= Walter Vermeulen =

Dr. Walter J. Vermeulen is a Samoan / Belgian surgeon, farmer and environmentalist. He was born in Belgium and trained as a surgeon at the University of Brussels and the University of Hawaii.

==Career==
After training as a surgeon, Vermeulen emigrated to Samoa in 1966. He worked as a surgeon-specialist until 1975, when he became deputy director of health. A change of government at the 1976 election resulted in an employment dispute and legal action for wrongful dismissal, resulting in the landmark decision in Vermeulen v. A-G & Others.

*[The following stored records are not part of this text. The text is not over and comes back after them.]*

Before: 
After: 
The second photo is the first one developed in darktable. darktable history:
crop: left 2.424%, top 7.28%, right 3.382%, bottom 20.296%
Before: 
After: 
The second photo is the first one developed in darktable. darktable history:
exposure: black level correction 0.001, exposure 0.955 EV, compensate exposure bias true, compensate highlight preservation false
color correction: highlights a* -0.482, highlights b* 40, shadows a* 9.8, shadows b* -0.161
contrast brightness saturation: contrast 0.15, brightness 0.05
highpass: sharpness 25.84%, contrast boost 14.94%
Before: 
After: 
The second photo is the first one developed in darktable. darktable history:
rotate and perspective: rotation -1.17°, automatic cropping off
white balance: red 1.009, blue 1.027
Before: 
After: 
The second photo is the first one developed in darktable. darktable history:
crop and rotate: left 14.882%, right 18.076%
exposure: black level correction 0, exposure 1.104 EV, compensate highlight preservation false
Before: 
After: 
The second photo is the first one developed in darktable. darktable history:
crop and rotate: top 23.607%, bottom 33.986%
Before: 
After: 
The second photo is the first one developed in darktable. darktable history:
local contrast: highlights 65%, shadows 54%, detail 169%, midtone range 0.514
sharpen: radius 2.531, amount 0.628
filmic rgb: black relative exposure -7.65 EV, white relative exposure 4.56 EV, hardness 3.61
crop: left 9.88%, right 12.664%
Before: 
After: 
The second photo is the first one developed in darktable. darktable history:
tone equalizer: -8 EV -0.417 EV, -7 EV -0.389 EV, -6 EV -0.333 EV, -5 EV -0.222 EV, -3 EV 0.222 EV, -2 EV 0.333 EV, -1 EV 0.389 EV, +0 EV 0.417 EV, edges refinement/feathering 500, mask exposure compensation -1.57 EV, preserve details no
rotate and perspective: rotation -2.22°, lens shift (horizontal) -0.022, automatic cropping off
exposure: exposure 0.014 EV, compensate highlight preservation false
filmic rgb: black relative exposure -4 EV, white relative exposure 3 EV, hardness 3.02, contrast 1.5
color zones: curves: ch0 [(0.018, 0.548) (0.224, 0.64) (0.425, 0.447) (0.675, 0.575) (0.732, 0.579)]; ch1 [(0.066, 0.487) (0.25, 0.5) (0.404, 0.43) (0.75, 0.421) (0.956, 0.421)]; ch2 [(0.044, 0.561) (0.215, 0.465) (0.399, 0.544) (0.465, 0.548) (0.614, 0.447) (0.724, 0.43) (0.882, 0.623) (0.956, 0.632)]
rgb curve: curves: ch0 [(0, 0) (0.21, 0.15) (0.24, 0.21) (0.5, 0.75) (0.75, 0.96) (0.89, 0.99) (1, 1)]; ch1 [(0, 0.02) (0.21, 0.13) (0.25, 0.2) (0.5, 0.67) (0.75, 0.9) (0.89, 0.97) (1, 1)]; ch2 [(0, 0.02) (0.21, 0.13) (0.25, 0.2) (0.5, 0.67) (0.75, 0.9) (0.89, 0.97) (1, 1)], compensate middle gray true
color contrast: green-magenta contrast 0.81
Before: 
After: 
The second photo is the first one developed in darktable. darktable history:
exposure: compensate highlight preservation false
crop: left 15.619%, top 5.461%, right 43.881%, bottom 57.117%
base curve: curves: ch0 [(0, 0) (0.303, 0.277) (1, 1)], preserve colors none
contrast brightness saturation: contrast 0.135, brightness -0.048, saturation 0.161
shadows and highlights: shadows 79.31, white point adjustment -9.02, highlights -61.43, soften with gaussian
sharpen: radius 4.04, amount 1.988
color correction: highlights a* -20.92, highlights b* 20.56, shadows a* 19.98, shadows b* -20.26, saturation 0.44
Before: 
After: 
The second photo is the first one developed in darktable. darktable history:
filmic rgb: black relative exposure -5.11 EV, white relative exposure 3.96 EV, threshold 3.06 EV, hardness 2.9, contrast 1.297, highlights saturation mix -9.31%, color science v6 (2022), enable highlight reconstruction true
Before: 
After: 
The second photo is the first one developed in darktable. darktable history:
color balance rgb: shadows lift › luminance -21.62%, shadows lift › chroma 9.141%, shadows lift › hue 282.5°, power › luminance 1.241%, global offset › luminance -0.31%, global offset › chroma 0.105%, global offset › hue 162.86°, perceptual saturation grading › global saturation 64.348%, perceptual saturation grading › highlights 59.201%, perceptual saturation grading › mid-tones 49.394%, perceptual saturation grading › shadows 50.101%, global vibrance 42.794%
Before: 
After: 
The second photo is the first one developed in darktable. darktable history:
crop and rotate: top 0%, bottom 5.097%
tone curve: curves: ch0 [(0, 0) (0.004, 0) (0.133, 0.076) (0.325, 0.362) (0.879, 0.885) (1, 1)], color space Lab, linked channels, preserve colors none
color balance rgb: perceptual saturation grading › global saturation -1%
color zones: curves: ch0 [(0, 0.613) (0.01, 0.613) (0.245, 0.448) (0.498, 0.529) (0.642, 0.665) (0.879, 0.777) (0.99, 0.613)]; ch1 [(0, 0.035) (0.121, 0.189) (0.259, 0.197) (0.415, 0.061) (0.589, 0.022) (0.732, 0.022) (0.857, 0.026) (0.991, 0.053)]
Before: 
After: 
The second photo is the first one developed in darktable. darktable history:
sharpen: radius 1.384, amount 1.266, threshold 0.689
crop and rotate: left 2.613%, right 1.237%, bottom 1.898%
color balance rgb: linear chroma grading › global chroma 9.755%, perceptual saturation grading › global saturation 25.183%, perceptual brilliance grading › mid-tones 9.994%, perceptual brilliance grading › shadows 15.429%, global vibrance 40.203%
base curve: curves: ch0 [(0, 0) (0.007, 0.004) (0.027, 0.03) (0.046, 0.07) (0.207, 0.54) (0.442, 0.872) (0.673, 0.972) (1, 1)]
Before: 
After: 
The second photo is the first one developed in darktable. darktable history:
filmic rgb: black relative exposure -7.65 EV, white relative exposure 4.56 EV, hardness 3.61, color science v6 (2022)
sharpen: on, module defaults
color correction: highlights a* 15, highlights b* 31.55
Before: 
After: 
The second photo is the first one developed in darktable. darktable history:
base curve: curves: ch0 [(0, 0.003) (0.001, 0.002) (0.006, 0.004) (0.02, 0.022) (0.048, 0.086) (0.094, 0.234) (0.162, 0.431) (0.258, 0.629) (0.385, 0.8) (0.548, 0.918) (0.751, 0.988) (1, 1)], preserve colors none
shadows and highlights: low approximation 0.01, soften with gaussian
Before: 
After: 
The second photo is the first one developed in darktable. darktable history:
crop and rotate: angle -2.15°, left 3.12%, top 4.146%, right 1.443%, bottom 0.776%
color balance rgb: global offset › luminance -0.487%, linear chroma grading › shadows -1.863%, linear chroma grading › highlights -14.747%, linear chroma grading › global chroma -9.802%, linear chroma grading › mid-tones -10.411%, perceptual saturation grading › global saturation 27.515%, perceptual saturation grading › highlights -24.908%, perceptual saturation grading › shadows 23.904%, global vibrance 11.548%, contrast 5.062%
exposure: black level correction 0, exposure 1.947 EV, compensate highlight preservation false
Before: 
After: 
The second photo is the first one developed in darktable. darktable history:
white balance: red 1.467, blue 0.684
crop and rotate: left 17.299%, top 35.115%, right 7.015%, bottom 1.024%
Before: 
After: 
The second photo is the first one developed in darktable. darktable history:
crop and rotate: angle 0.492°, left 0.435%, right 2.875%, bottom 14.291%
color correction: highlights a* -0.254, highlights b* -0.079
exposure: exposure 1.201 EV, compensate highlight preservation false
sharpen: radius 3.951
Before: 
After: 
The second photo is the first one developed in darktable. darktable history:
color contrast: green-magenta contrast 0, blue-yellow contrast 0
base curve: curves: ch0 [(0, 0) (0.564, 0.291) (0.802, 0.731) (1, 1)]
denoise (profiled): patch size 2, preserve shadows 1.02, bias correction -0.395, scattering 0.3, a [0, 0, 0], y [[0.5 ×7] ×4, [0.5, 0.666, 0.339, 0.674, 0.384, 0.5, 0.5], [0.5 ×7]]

After he left the Health Department he became involved in environmentalism, first as Executive Director of O Le Siosiomaga Society, Inc., and then as Executive Director of Matuaileoo Environment Trust Inc. (METI). He is a proponent of a sustainable development system known as the Integrated Biomass System (IBS). He was married to the former member of parliament Matatumua Maimoana.

Vermeulen was appointed an honorary member of the Order of Merit of Samoa in the 2014 Samoa Honours and Awards.

On 13 February 2018 he was bestowed with the Knights Cross of the Order of Leopold in recognition for his work in medical and community development. This bestowal was made by his Excellency Marc Mullie the Belgian Ambassador to Samoa.